Lisboa, 24 fev 2026 (Lusa) — O parlamento português condenou hoje, por unanimidade, a nova legislação do regime talibã no Afeganistão, em particular por legitimar a violência contra mulheres e raparigas, que têm “menos direitos que os animais”.
PS e Iniciativa Liberal apresentaram iniciativas a condenar o novo Código de Processo Penal talibã, anunciado em janeiro, e a institucionalização da violência contra mulheres, que a comissão parlamentar de Negócios Estrangeiros e Comunidades Portuguesas aprovou por unanimidade e acordou transformar num voto comum.
Rodrigo Saraiva (IL) denunciou a nova lei, “que consegue ter a indignidade de colocar as mulheres abaixo de animais” em termos de direitos.
A legislação autoriza, por exemplo, a agressão a mulheres, desde que não lhes partam os ossos.
“A tortura, discriminação de minorias religiosas, legitimação de violência e supressão de direitos fundamentais, o que ninguém achava que um Estado pudesse permitir, é o que este novo Código de Processo Penal permite”, afirmou a deputada socialista Eva Cruzeiro.
Pelo PSD, Paulo Edson Cunha manifestou um “repúdio total e inequívoco”, enquanto Ricardo Dias (Chega) criticou um “regime perfeitamente animalesco”.
Na reunião da comissão parlamentar de hoje, o Chega viu chumbada uma iniciativa que pretendia condenar a “glorificação da Revolução Islâmica de 1979 no Irão” pelo secretário-geral das Nações Unidas, António Guterres.
João Tilly (Chega) defendeu que Guterres não poderia ter enviado “aos algozes do povo iraniano” uma “carta de felicitações a um regime sanguinário”, acusando o antigo primeiro-ministro português de “ajudar a normalizar” as autoridades de Teerão.
Paulo Neves (PSD) criticou o “número panfletário” do Chega, afirmando que Guterres “não é uma personalidade que vá elogiar regimes sanguinários” e rejeitando um voto “com intenções de ridicularizar”.

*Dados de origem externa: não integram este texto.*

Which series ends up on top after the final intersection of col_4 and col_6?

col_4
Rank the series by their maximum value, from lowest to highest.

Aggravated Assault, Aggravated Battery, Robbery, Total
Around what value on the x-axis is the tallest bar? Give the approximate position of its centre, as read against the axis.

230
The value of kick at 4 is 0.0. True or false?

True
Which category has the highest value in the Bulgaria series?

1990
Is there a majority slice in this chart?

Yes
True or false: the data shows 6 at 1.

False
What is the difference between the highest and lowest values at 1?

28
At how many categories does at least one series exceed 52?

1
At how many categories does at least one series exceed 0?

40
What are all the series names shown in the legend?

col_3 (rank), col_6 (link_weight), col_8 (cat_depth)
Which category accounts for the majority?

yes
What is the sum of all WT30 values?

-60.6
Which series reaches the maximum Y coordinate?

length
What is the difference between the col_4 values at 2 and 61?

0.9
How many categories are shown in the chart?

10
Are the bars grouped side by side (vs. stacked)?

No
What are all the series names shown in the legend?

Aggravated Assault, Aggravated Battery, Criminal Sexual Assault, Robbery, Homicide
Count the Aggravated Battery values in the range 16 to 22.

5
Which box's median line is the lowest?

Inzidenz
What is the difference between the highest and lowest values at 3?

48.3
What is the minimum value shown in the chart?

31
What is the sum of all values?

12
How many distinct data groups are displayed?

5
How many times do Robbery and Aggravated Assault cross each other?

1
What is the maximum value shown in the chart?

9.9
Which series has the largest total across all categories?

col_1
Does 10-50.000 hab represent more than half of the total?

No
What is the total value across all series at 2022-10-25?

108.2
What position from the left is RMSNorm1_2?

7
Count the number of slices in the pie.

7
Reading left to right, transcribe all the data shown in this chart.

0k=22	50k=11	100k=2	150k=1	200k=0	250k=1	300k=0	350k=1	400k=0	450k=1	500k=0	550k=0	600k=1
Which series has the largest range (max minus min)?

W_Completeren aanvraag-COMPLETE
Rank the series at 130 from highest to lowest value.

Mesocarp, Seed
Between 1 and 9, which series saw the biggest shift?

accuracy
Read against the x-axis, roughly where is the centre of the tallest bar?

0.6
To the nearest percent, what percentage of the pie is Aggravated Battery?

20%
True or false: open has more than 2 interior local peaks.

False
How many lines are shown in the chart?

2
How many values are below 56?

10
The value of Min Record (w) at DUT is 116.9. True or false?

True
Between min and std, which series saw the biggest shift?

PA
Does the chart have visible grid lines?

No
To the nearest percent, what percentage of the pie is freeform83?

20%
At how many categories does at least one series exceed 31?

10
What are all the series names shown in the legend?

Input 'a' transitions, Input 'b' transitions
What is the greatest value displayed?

A socialista Catarina Louro acusou o deputado João Tilly de “transformar projetos de voto em pântanos”, garantindo que Guterres “não se verga perante regimes opressivos nem os que põem em causa o direito internacional”.
João Tilly comentou que já esperava o chumbo da iniciativa, argumentando que “a verdade e justiça têm de ficar acima de interesses pessoais e partidários”, o que levou a presidente em exercício da comissão, a deputada socialista Elza Pais a pedir “seriedade no quadro institucional, respeito pelas opiniões de todos e sem qualquer tipo de insulto”.
O secretário-geral da ONU enviou uma mensagem de felicitações às autoridades iranianas no 47.º aniversário da Revolução Islâmica, que instaurou o regime dos ‘ayatollahs’.
A mensagem gerou críticas de grupos de defesa dos direitos humanos e opositores do regime, mas o porta-voz de Guterres, Stéphane Dujarric, veio esclarecer que se tratou de um “gesto diplomático de rotina” que é seguido para todos os Estados-membros da ONU.
Também durante a reunião de hoje, o Chega recebeu o apoio do PS e PSD — os únicos partidos com assento na comissão que estavam presentes naquele momento — num voto de condenação pelo “assassínio brutal” do ativista da extrema-direita radical francês Quentin Deranque, na sequência de agressões violentas levadas a cabo por membros da extrema-esquerda em Lyon, na região centro da França.
A votação do projeto foi adiada para a próxima reunião, mas os partidos foram unânimes em condenar a violência política.